Однако сэр Томас понимал, что дело дрянь. Его силы были невелики, так что враг подавлял одной лишь своей численностью. Щиты с треском стукались друг о друга, копья подныривали под щиты и вспарывали сапоги. Какой-то могучий бретонец взмахом топора сбил с ног двоих англичан. В их строю образовался разрыв, в который с торжествующими криками устремились воины с эмблемами белого горностая. Ратник вскрикнул, получив удар топора по бедру, но умолк, когда второй топор раскроил ему череп. Сэр Томас, шатаясь, отступил назад, отражая удар меча, и увидел, что некоторые из его людей бегут в темные проходы между палатками в поисках укрытия. Их забрала были опущены, и воины вряд ли видели, куда они бегут и откуда наносит им свои смертельные удары враг. Дэгворт полоснул мечом человека в шлеме со свиным рылом, затем отбил черно-желтый щит, отступил на шаг, чтобы было где развернуться для следующего удара, и тут его ноги запутались в веревках шатра. Командир англичан упал назад, прямо на парусину.
Рыцарь в шлеме с забралом, похожим на свиное рыло, и в сверкающей в лунном свете броне навис над сэром Томасом, приставив меч к его горлу.
– Я сдаюсь, – поспешно промолвил воин и повторил эти же слова по-французски.
– Кто ты? – спросил рыцарь.
– Сэр Томас Дэгворт, – с горечью ответил английский командир, протягивая меч противнику.
Тот принял оружие и поднял забрало.
– Виконт Моргат, – представился рыцарь, – и для меня большая честь взять тебя в плен.
Он поклонился сэру Томасу, отдал ему оружие и протянул руку, чтобы помочь англичанину подняться на ноги. Бой все еще продолжался, но теперь он свелся к разрозненным стычкам. Французы и бретонцы охотились за уцелевшими англичанами, добивали раненых, не стоивших выкупа, и обстреливали из арбалетов собственные повозки, за которыми засели английские лучники.

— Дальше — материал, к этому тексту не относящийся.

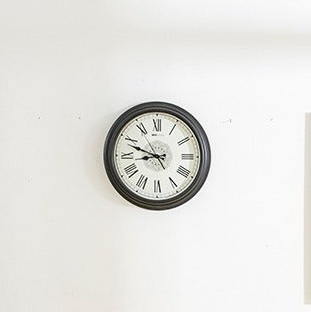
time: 8:48
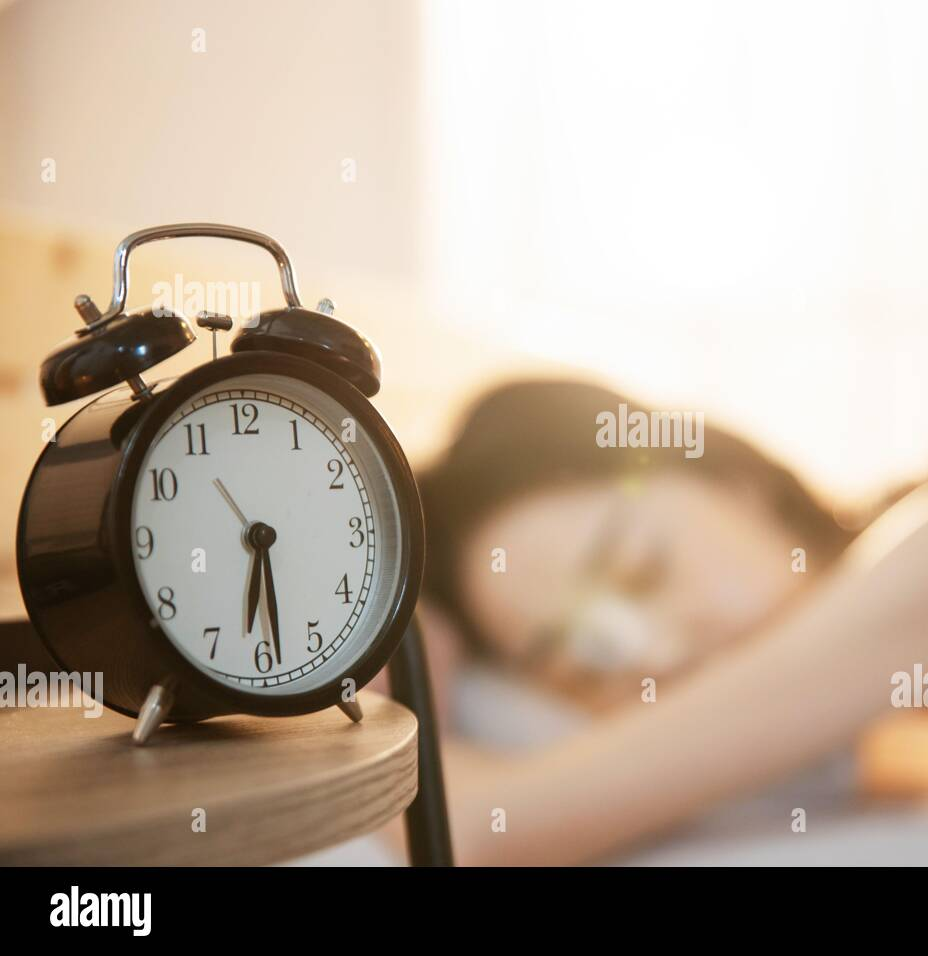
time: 6:28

Виконт Моргат сопроводил сэра Томаса на ветряную мельницу, где представил его Карлу Блуа. В нескольких ярдах от мельницы горел большой костер, и в его свете под мельничными крыльями стоял герцог. Доспехи Блуа были в крови, ибо он лично участвовал в рукопашной схватке с ратниками сэра Томаса.
Вложив в ножны обагренный кровью меч, Карл Блуа снял увенчанный плюмажем шлем и воззрился на пленника, доселе дважды побеждавшего его в сражениях.